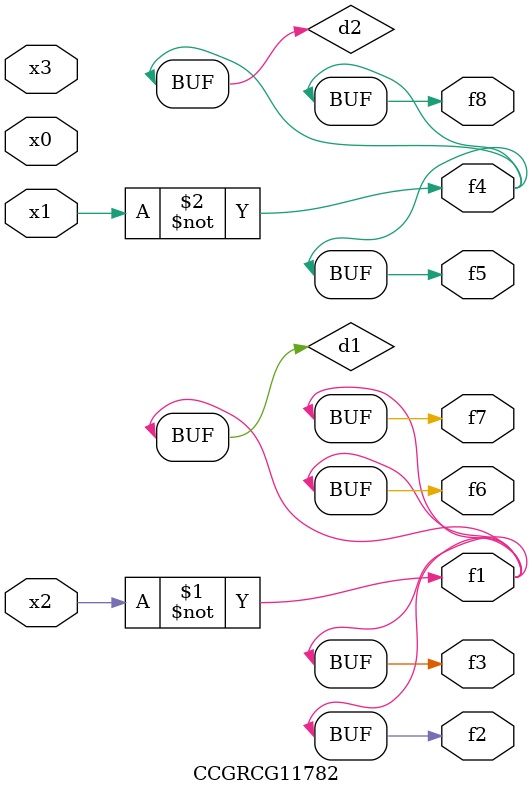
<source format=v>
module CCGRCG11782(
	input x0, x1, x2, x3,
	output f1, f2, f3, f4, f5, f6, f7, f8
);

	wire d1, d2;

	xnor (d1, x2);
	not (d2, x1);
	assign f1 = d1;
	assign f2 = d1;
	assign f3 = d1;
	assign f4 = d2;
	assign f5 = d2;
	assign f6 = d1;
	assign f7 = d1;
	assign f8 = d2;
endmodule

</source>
...
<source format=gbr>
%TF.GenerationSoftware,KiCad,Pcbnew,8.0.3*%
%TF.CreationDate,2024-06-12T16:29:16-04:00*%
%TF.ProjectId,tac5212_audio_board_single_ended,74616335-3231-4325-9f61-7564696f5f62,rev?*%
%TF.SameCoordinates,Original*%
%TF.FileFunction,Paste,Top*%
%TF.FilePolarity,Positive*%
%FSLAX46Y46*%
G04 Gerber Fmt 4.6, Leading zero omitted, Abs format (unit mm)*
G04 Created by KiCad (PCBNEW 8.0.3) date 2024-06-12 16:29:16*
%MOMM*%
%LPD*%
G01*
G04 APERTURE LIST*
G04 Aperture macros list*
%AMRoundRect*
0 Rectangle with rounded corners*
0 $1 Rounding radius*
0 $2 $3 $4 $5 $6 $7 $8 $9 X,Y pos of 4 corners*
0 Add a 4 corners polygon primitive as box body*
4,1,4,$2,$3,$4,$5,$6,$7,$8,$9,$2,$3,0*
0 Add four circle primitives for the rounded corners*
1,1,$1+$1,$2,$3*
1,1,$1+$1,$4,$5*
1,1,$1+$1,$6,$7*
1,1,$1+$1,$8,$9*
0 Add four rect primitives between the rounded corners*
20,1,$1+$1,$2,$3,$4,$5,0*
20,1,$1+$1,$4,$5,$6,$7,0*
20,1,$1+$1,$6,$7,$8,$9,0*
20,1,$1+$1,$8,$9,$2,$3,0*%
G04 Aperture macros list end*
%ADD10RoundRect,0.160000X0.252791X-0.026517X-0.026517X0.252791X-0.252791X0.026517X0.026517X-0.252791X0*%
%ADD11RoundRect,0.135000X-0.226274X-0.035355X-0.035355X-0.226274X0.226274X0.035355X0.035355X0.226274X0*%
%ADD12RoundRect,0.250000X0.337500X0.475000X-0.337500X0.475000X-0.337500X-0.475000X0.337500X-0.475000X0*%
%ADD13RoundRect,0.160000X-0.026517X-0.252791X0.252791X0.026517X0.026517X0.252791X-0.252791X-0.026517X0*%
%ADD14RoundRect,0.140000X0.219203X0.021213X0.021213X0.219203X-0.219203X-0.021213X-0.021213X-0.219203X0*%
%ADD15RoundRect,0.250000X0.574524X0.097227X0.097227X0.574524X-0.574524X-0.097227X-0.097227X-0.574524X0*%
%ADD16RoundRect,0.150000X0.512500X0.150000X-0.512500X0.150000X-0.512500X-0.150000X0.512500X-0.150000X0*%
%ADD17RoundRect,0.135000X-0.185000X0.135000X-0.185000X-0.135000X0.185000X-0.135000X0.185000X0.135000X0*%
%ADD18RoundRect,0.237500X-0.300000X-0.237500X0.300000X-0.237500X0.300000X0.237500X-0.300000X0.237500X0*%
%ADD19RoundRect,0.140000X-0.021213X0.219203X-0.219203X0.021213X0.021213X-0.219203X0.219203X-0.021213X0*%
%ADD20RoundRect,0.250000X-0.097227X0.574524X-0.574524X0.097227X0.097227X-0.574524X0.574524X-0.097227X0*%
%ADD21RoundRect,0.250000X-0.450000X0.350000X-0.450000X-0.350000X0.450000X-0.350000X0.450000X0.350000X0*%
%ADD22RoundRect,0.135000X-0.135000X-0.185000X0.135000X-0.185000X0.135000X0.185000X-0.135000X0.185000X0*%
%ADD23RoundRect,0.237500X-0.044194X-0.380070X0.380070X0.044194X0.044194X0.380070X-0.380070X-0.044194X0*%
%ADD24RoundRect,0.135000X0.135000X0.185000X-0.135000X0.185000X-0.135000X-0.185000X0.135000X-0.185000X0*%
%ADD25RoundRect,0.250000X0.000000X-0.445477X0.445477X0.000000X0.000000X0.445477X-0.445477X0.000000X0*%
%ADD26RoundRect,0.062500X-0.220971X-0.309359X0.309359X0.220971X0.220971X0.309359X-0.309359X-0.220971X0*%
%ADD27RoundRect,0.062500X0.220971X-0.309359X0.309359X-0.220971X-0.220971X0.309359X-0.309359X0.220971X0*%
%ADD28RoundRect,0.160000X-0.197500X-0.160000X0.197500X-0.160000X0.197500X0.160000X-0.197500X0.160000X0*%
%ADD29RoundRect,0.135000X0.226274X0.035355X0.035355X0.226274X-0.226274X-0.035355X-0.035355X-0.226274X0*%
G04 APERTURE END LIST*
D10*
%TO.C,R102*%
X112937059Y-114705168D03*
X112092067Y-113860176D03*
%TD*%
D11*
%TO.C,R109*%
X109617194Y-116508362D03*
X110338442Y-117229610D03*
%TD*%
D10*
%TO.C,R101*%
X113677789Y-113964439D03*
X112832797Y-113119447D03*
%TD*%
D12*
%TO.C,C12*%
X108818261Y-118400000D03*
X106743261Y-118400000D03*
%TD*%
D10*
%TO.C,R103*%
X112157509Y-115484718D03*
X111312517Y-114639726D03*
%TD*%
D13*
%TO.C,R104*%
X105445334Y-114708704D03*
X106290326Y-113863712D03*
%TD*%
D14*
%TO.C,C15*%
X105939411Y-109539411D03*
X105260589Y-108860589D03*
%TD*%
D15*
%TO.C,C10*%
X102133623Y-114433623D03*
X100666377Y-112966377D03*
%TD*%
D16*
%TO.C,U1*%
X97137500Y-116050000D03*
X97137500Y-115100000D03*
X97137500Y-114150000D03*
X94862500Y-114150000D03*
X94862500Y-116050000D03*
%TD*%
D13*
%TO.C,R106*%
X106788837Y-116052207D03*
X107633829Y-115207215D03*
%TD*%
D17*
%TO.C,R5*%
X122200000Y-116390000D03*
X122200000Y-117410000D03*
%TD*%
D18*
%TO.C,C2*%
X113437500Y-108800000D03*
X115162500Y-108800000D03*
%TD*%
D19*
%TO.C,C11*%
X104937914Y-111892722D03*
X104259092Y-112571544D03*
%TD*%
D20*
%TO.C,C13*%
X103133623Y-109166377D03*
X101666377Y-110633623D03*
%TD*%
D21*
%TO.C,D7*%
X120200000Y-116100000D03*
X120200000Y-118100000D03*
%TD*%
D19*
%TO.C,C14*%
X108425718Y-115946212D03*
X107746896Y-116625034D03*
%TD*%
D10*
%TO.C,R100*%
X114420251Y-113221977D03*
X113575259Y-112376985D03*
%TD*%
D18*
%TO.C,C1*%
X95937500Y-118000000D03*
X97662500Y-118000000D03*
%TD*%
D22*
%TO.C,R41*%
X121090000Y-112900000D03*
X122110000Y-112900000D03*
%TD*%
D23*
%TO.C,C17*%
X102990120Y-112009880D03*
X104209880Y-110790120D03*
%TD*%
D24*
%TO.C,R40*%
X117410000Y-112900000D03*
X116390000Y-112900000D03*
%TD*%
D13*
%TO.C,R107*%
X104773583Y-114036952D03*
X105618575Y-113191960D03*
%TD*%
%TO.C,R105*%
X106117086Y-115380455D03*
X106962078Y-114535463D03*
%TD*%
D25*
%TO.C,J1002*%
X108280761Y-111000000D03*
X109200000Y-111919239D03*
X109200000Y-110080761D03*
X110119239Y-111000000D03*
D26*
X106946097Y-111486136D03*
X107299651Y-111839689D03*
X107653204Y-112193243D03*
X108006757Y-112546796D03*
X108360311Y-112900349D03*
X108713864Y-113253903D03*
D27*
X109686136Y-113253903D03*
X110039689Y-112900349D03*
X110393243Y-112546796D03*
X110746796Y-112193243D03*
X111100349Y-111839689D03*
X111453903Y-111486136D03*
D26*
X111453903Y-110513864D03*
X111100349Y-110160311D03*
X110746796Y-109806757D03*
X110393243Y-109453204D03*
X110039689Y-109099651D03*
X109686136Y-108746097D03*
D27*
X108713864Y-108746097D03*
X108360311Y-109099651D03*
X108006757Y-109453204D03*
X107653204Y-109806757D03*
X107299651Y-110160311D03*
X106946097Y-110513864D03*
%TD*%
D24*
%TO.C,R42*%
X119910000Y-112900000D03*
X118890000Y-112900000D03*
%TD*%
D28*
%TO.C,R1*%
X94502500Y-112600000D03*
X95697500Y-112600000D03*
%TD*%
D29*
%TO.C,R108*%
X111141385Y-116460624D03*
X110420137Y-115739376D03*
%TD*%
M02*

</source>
--
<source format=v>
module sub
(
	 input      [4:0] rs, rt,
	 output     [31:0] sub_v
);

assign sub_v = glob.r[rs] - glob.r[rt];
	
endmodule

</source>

→ **Problem details**:
Look above for the line containing "X112157509Y-115484718D03*" and the line containing "X102133623Y-114433623D03*". Transcribe both, with the lines between them, exactly.

→ **Final answer**:
X112157509Y-115484718D03*
X111312517Y-114639726D03*
%TD*%
D13*
%TO.C,R104*%
X105445334Y-114708704D03*
X106290326Y-113863712D03*
%TD*%
D14*
%TO.C,C15*%
X105939411Y-109539411D03*
X105260589Y-108860589D03*
%TD*%
D15*
%TO.C,C10*%
X102133623Y-114433623D03*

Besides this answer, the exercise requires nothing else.